=== Extract ===
┄┄┄┄┄┄┄┄┄┄

Before we dive in, let’s get a few things clear. We will be talking about this pandemic, but the pandemic itself is not the focus of the story. This story is about people, leadership, tough lessons, and some frameworks for making difficult decisions. The two stories shared here represent real scenarios, but all names have been changed to protect confidentiality and the quotes provided are not verbatim.
The Status Quo
One summer during university I took a job on the maintenance team of a commercial irrigation company. On the surface, it checked all of my boxes. Outdoors. Working with a small team. Decent pay. Steady hours. Not a bad summer gig.
I was excited to get started. The first week, we went from park to park, drove around on Gators, and fixed irrigation systems. It was a terrific experience. Learning about the systems that keep our parks green. Getting dirty. Working with my hands. I loved it. Then, the next week, we went from park to park, drove around on Gators, and fixed irrigation systems. Then, the next week, we went from park to park, drove around on Gators, and fixed…you get it…
Comforted only by the fact that I was on a summer contract, I quickly began to resent my monotonous day-to-day job. What was at first challenging, quickly became repetitive and uninteresting.
This experience is a highly relatable one. Enthusiasm can fester into discontent at a deceivingly quick pace. We have all experienced this in one way or another at some point in our lives.
As grim as this type of monotony may seem, millions of Canadians are stuck in this reality. Day-by-day, spinning on the hamster wheel for 8-10 hours, doing the same thing day in and day out, the same way they have always done it.
What is worse is that we, as a society, have collectively acquiesced to the fact that this status quo is somehow acceptable. The fact that millions of people are showing up to work, working, and then leaving work feeling unhappy, disengaged, and with a crisis of purpose has become an unspoken norm.
Thanks to this pandemic (ugh, another COVID article?), this “status quo” of monotony and disengagement has been forcefully disrupted, perhaps permanently. We have learned a great many things in the last six months and at or near the top of that list has been the value of people to an organization. Beyond just the value of people, the importance of engaging staff the right way and ensuring that everyone leaves work feeling fulfilled is a growing movement thanks to this pandemic.
Despite this growing movement, it is not enough to simply acknowledge it. To make the necessary changes to create the conditions for personal and professional fulfillment requires tremendous organizational courage and leadership.

┄┄┄┄┄┄┄┄┄┄

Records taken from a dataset

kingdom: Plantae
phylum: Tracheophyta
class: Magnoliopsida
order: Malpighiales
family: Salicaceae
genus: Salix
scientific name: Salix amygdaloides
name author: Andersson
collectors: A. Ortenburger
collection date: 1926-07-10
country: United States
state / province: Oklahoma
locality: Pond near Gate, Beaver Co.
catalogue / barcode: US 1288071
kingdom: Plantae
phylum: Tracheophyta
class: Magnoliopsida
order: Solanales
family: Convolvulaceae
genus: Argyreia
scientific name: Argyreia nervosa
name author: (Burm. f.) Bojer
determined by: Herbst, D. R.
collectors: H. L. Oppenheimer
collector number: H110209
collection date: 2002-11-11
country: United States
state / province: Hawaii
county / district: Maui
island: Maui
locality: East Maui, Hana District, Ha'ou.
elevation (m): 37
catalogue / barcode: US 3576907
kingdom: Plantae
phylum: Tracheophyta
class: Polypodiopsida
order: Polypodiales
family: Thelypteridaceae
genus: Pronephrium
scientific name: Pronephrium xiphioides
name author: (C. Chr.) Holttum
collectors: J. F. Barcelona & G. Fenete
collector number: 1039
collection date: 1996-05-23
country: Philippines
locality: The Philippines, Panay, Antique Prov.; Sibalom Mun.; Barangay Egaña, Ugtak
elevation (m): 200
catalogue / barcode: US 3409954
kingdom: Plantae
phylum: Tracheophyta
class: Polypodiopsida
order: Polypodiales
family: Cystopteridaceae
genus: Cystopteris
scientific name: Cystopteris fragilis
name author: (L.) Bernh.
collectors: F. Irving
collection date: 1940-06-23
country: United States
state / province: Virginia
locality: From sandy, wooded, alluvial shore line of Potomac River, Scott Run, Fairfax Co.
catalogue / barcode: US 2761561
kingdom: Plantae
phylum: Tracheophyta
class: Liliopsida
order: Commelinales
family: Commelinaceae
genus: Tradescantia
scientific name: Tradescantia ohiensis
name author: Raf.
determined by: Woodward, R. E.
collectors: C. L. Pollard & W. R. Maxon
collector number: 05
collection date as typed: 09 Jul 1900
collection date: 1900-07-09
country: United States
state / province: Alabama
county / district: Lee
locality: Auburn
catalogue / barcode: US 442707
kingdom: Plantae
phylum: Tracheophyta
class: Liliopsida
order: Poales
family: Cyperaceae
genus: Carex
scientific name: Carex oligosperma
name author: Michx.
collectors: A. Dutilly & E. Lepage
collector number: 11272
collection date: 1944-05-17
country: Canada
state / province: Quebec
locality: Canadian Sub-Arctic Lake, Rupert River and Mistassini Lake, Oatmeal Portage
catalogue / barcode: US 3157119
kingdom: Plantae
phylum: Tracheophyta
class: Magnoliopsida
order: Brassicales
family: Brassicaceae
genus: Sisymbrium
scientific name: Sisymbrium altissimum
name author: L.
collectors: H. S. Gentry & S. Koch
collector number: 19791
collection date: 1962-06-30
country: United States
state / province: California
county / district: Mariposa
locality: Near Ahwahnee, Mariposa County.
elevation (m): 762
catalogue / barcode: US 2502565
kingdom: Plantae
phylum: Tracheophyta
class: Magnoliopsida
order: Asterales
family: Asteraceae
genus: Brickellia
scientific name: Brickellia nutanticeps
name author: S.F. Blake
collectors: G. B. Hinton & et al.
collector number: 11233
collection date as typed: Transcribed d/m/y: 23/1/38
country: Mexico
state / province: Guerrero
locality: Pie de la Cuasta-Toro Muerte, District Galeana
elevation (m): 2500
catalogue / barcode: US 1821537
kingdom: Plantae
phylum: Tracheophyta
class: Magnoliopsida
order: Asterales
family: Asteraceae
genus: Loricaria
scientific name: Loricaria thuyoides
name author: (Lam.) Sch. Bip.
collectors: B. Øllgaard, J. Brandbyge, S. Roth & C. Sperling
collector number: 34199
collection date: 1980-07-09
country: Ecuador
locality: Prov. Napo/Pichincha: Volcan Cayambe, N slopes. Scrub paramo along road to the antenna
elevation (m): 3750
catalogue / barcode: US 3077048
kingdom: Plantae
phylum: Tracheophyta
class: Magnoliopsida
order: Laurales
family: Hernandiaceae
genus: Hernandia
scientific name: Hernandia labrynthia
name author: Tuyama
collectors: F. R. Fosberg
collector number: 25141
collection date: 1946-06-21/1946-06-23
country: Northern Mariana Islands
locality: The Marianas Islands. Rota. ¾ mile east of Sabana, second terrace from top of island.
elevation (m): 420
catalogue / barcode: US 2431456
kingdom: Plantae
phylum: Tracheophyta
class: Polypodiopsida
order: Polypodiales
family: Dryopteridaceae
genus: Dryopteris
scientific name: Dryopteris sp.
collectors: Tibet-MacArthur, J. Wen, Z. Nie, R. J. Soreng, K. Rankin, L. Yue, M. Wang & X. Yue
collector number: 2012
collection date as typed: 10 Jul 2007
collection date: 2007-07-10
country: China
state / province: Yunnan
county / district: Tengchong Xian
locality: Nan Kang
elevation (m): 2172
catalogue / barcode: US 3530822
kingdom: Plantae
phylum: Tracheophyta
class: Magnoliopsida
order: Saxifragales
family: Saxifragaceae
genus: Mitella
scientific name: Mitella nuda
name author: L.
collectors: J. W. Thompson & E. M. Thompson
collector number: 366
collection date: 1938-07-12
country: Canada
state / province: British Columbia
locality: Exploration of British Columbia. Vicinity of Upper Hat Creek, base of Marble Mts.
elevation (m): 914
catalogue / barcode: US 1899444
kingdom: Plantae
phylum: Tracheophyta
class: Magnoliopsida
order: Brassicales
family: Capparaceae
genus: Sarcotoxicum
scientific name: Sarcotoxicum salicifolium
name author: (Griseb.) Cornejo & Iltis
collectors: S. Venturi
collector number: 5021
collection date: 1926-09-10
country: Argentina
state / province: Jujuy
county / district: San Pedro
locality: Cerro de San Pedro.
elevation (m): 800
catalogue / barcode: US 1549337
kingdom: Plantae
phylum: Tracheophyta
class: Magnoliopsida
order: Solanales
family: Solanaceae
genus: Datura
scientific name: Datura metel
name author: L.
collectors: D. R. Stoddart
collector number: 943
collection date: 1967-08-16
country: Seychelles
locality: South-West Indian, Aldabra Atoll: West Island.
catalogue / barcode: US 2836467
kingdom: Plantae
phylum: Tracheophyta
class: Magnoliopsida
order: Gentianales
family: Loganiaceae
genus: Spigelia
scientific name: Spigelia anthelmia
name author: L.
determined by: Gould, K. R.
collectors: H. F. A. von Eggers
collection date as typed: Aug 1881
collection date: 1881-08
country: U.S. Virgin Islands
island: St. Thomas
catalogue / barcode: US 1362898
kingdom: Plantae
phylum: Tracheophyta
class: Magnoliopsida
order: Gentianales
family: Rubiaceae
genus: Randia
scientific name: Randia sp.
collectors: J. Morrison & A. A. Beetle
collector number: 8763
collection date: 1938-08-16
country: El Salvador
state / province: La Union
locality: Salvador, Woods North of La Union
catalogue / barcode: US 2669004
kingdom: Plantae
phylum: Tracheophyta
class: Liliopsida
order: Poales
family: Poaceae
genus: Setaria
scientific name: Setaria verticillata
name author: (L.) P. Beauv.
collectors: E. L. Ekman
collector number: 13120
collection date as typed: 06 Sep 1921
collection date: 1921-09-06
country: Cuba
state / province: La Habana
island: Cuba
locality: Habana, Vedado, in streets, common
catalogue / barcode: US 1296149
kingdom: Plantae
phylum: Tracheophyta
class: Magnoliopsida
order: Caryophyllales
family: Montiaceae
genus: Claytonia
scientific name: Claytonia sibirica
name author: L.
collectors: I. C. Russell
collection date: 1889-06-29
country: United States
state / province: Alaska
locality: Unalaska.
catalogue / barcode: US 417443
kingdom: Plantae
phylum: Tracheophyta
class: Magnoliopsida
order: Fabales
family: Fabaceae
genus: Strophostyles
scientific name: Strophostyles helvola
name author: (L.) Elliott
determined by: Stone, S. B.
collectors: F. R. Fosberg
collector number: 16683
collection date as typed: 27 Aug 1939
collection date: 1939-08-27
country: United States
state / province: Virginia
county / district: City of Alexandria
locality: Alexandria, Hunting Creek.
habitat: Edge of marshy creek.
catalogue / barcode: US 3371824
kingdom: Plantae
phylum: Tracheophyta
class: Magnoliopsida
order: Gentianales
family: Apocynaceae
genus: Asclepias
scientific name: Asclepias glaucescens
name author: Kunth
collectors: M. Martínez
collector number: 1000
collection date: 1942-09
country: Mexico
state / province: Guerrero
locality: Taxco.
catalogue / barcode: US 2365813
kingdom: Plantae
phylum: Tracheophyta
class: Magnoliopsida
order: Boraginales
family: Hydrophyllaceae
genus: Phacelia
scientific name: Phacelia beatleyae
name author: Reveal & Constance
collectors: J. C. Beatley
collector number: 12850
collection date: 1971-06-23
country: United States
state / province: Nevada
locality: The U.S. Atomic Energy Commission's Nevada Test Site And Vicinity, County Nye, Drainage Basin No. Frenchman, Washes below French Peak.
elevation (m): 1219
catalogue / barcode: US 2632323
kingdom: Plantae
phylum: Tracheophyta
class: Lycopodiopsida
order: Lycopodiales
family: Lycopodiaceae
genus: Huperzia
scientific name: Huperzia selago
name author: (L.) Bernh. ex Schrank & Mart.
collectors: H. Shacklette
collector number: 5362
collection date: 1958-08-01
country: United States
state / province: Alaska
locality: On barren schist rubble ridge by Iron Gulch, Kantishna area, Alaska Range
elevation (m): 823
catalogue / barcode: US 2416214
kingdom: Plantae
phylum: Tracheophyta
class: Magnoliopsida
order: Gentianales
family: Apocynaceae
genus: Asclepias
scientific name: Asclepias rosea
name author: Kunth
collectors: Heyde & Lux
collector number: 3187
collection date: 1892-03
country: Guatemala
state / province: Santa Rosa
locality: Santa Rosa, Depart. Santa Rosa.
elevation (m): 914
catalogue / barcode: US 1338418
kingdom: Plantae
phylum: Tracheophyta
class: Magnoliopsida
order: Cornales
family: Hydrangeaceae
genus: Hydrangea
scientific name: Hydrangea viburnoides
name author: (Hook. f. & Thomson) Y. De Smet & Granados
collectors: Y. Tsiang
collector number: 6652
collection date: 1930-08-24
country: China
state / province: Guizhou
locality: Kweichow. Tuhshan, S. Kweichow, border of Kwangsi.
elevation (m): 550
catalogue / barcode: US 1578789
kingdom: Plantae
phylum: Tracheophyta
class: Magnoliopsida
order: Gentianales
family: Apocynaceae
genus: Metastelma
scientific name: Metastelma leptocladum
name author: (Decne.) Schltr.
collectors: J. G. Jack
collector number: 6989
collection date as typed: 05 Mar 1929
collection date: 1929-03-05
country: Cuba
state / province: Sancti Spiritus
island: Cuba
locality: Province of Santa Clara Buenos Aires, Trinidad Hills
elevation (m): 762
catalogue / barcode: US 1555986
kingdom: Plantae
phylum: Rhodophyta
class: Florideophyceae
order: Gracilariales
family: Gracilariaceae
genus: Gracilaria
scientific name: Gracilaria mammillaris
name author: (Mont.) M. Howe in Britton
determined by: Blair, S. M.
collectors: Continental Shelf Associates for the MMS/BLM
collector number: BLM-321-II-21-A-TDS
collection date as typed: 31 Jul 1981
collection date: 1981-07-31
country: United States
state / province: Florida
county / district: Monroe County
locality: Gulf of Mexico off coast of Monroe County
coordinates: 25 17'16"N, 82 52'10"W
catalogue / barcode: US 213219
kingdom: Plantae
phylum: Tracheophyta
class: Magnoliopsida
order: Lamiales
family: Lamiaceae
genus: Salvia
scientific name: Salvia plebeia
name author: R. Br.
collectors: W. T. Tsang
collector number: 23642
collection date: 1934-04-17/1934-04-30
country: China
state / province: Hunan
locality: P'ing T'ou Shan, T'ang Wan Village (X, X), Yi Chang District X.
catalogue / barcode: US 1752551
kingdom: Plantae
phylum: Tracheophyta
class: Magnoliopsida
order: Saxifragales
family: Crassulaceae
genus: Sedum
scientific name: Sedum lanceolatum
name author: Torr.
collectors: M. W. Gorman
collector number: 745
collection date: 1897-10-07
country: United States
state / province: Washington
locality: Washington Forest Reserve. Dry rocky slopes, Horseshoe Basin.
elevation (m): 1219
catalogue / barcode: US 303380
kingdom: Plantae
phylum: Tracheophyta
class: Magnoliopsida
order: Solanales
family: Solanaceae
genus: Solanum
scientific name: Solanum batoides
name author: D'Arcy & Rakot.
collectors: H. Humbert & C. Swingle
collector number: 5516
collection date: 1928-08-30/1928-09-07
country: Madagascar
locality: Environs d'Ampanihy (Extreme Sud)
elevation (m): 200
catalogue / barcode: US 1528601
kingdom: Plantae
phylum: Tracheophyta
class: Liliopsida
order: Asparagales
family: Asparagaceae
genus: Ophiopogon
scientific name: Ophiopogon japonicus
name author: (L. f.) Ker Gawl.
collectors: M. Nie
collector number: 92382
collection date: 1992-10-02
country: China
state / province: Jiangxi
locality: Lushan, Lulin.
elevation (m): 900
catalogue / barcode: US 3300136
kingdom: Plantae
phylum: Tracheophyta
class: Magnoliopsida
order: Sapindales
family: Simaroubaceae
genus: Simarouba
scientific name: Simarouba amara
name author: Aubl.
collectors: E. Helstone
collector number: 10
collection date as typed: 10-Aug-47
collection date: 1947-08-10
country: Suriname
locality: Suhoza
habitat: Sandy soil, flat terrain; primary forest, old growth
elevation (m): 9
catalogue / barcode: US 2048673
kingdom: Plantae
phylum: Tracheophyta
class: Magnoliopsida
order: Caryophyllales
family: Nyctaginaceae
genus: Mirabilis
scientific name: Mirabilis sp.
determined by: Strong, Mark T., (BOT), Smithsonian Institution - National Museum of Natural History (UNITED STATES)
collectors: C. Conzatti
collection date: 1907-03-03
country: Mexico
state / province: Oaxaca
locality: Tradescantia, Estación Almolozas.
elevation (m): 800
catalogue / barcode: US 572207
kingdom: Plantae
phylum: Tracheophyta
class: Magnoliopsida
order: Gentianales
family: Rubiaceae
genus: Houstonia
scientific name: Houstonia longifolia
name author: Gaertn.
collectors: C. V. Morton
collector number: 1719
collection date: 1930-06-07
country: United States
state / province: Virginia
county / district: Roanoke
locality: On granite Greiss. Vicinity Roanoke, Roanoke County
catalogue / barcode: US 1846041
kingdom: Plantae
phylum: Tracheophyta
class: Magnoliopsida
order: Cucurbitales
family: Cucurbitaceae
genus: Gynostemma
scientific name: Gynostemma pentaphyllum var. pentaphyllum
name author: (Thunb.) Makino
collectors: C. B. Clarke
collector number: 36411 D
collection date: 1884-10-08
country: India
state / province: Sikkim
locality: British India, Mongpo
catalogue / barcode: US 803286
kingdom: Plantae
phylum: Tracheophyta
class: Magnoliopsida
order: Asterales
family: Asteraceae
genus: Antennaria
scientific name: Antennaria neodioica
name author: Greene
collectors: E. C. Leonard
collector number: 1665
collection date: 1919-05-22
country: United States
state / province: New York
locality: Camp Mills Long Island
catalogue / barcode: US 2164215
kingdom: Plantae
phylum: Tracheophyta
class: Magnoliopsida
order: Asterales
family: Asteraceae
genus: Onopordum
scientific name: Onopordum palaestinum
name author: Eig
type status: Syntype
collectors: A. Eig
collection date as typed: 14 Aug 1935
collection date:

┄┄┄┄┄┄┄┄┄┄

=== Task ===
The essay says the summer job on the irrigation maintenance team checked all of the writer's boxes. List each of those boxes. Use only the essay to answer.

=== Output for this task ===
Outdoors
Working with a small team
Decent pay
Steady hours